- [What you need to do] From the listing below, pull out all lines with "gameState" in them.

- [Dataset excerpts]

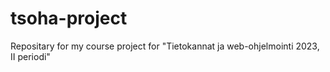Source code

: # tsoha-project
Repositary for my course project for "Tietokannat ja web-ohjelmointi 2023, II periodi"
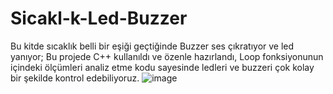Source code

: # Sicakl-k-Led-Buzzer
Bu kitde sıcaklık belli bir eşiği geçtiğinde Buzzer ses çıkratıyor ve led yanıyor; Bu projede C++ kullanıldı ve özenle hazırlandı, Loop fonksiyonunun içindeki ölçümleri analiz etme kodu sayesinde ledleri ve buzzeri çok kolay bir şekilde kontrol edebiliyoruz.
![image](https://github.com/user-attachments/assets/5b785963-af7f-4fc2-a7dd-c9a389789855)
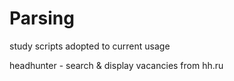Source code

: # Parsing
study scripts adopted to current usage

headhunter - search & display vacancies from hh.ru 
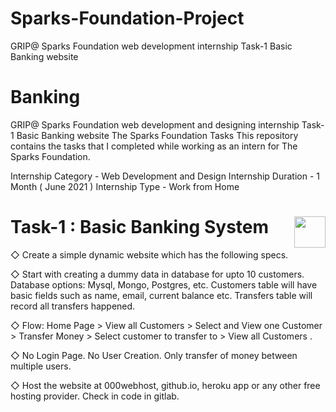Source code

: # Sparks-Foundation-Project
GRIP@ Sparks Foundation web development internship Task-1 Basic Banking website
# Banking
GRIP@ Sparks Foundation  web development and designing internship Task-1 Basic Banking website 
The Sparks Foundation Tasks
This repository contains the tasks that I completed while working as an intern for The Sparks Foundation.

Internship Category - Web Development and Design
Internship Duration - 1 Month ( June 2021 )
Internship Type - Work from Home



# Task-1 : Basic Banking System     <a href="https://www.youtube.com/channel/UCUF3H24RRzk4Z5cZQvdgDUg"><img src="https://cdn2.iconfinder.com/data/icons/social-18/512/YouTube-2-256.png" width="50" height="50" align="right"></a>                                  
◇ Create a simple dynamic website which has the following specs.

◇ Start with creating a dummy data in database for upto 10
customers. Database options: Mysql, Mongo, Postgres, etc.
Customers table will have basic fields such as name, email,
current balance etc. Transfers table will record all transfers
happened.

◇ Flow: Home Page > View all Customers > Select and View one
Customer > Transfer Money > Select customer to transfer to >
View all Customers .

◇ No Login Page. No User Creation. Only transfer of money
between multiple users.

◇ Host the website at 000webhost, github.io, heroku app or any
other free hosting provider. Check in code in gitlab.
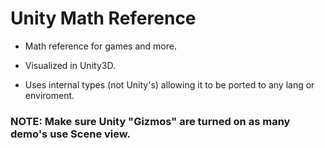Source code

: # Unity Math Reference



- Math reference for games and more.

- Visualized in Unity3D.

- Uses internal types (not Unity's) allowing it to be ported to any lang or enviroment.

### NOTE: Make sure Unity "Gizmos" are turned on as many demo's use Scene view.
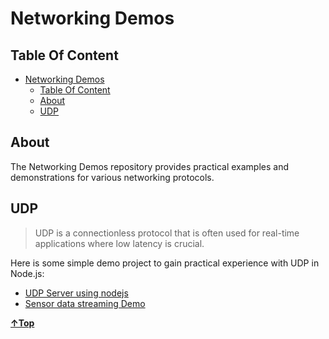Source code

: # Networking Demos

## Table Of Content

<!-- TOC -->

- [Networking Demos](#networking-demos)
  - [Table Of Content](#table-of-content)
  - [About](#about)
  - [UDP](#udp)

<!-- /TOC -->

## About

The Networking Demos repository provides practical examples and demonstrations for various networking protocols.

## UDP

> UDP is a connectionless protocol that is often used for real-time applications where low latency is crucial.

Here is some simple demo project to gain practical experience with UDP in Node.js:

- [UDP Server using nodejs](./udp-demos/simple-udp-server-using-nodejs/)
- [Sensor data streaming Demo](./udp-demos/sensor-data-streaming-demo/)

**[&uarr;Top](#table-of-content)**
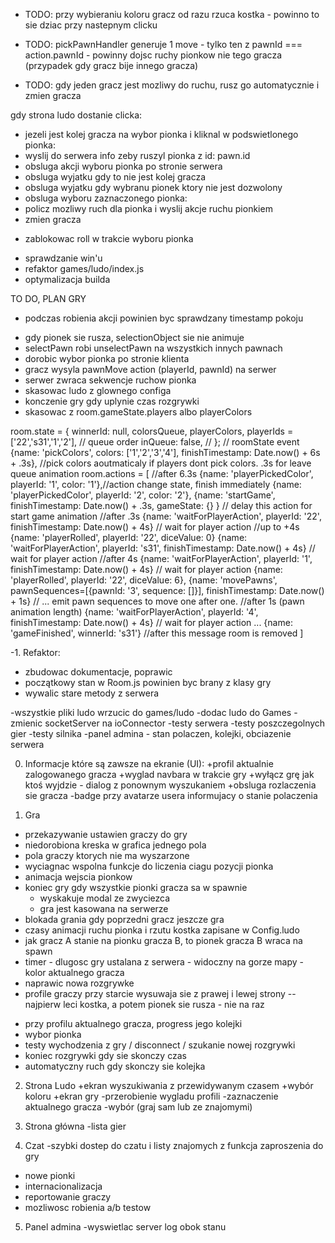 - TODO: przy wybieraniu koloru gracz od razu rzuca kostka - powinno to sie dziac przy nastepnym clicku

- TODO: pickPawnHandler generuje 1 move - tylko ten z pawnId === action.pawnId - powinny dojsc ruchy pionkow nie tego gracza (przypadek gdy gracz bije innego gracza)

- TODO: gdy jeden gracz jest mozliwy do ruchu, rusz go automatycznie i zmien gracza

gdy strona ludo dostanie clicka:
- jezeli jest kolej gracza na wybor pionka i kliknal w podswietlonego pionka:
 - wyslij do serwera info zeby ruszyl pionka z id: pawn.id
- obsluga akcji wyboru pionka po stronie serwera
 - obsluga wyjatku gdy to nie jest kolej gracza
 - obsluga wyjatku gdy wybranu pionek ktory nie jest dozwolony
 - obsluga wyboru zaznaczonego pionka:
  - policz mozliwy ruch dla pionka i wyslij akcje ruchu pionkiem
 - zmien gracza

+ zablokowac roll w trakcie wyboru pionka
- sprawdzanie win'u
- refaktor games/ludo/index.js
- optymalizacja builda

TO DO, PLAN GRY
+ podczas robienia akcji powinien byc sprawdzany timestamp pokoju
- gdy pionek sie rusza, selectionObject sie nie animuje
- selectPawn robi unselectPawn na wszystkich innych pawnach
- dorobic wybor pionka po stronie klienta
- gracz wysyla pawnMove action (playerId, pawnId) na serwer
- serwer zwraca sekwencje ruchow pionka
- skasowac ludo z glownego configa
- konczenie gry gdy uplynie czas rozgrywki
- skasowac z room.gameState.players albo playerColors

room.state = {
  winnerId: null,
  colorsQueue, 
  playerColors,
  playerIds = ['22','s31','1','2'], // queue order
  inQueue: false, //
};
// roomState event
{name: 'pickColors', colors: ['1','2','3','4'], finishTimestamp: Date.now() + 6s + .3s}, //pick colors aoutmaticaly if players dont pick colors. .3s for leave queue animation
room.actions = [
 //after 6.3s
 {name: 'playerPickedColor', playerId: '1', color: '1'},//action change state, finish immediately
 {name: 'playerPickedColor', playerId: '2', color: '2'},
 {name: 'startGame', finishTimestamp: Date.now() + .3s, gameState: {} } // delay this action for start game animation
 //after .3s 
 {name: 'waitForPlayerAction', playerId: '22', finishTimestamp: Date.now() + 4s} // wait for player action
 //up to +4s
 {name: 'playerRolled', playerId: '22', diceValue: 0}
 {name: 'waitForPlayerAction', playerId: 's31', finishTimestamp: Date.now() + 4s} // wait for player action
 //after 4s
 {name: 'waitForPlayerAction', playerId: '1', finishTimestamp: Date.now() + 4s} // wait for player action
 {name: 'playerRolled', playerId: '22', diceValue: 6},
 {name: 'movePawns', pawnSequences=[{pawnId: '3', sequence: []}], finishTimestamp: Date.now() + 1s} // ... emit pawn sequences to move one after one.
 //after 1s (pawn animation length)
 {name: 'waitForPlayerAction', playerId: '4', finishTimestamp: Date.now() + 4s} // wait for player action
 ...
 {name: 'gameFinished', winnerId: 's31'} //after this message room is removed
]

-1. Refaktor: 
- zbudowac dokumentacje, poprawic
- początkowy stan w Room.js powinien byc brany z klasy gry
- wywalic stare metody z serwera
 
-wszystkie pliki ludo wrzucic do games/ludo
-dodac ludo do Games
-zmienic socketServer na ioConnector
-testy serwera
-testy poszczegolnych gier
-testy silnika
-panel admina - stan polaczen, kolejki, obciazenie serwera

0) Informacje które są zawsze na ekranie (UI):
+profil aktualnie zalogowanego gracza
+wyglad navbara w trakcie gry
+wyłącz grę jak ktoś wyjdzie - dialog z ponownym wyszukaniem
+obsluga rozlaczenia sie gracza
-badge przy avatarze usera informujacy o stanie polaczenia

1) Gra
+ przekazywanie ustawien graczy do gry
+ niedorobiona kreska w grafica jednego pola
+ pola graczy ktorych nie ma wyszarzone
+ wyciagnac wspolna funkcje do liczenia ciagu pozycji pionka
+ animacja wejscia pionkow
+ koniec gry gdy wszystkie pionki gracza sa w spawnie
    + wyskakuje modal ze zwyciezca
    + gra jest kasowana na serwerze
+ blokada grania gdy poprzedni gracz jeszcze gra
+ czasy animacji ruchu pionka i rzutu kostka zapisane w Config.ludo
+ jak gracz A stanie na pionku gracza B, to pionek gracza B wraca na spawn
+ timer - dlugosc gry ustalana z serwera - widoczny na gorze mapy - kolor aktualnego gracza
+ naprawic nowa rozgrywke
+ profile graczy przy starcie wysuwaja sie z prawej i lewej strony
-- najpierw leci kostka, a potem pionek sie rusza - nie na raz
- przy profilu aktualnego gracza, progress jego kolejki
- wybor pionka
- testy wychodzenia z gry / disconnect / szukanie nowej rozgrywki
- koniec rozgrywki gdy sie skonczy czas
- automatyczny ruch gdy skonczy sie kolejka

2) Strona Ludo
+ekran wyszukiwania z przewidywanym czasem
+wybór koloru
+ekran gry
-przerobienie wygladu profili
-zaznaczenie aktualnego gracza
-wybór (graj sam lub ze znajomymi)

3) Strona główna
-lista gier

4) Czat
-szybki dostep do czatu i listy znajomych z funkcja zaproszenia do gry

- nowe pionki
- internacionalizacja
- reportowanie graczy
- mozliwosc robienia a/b testow

5) Panel admina
-wyswietlac server log obok stanu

- [Answer]
- skasowac z room.gameState.players albo playerColors
 {name: 'startGame', finishTimestamp: Date.now() + .3s, gameState: {} } // delay this action for start game animation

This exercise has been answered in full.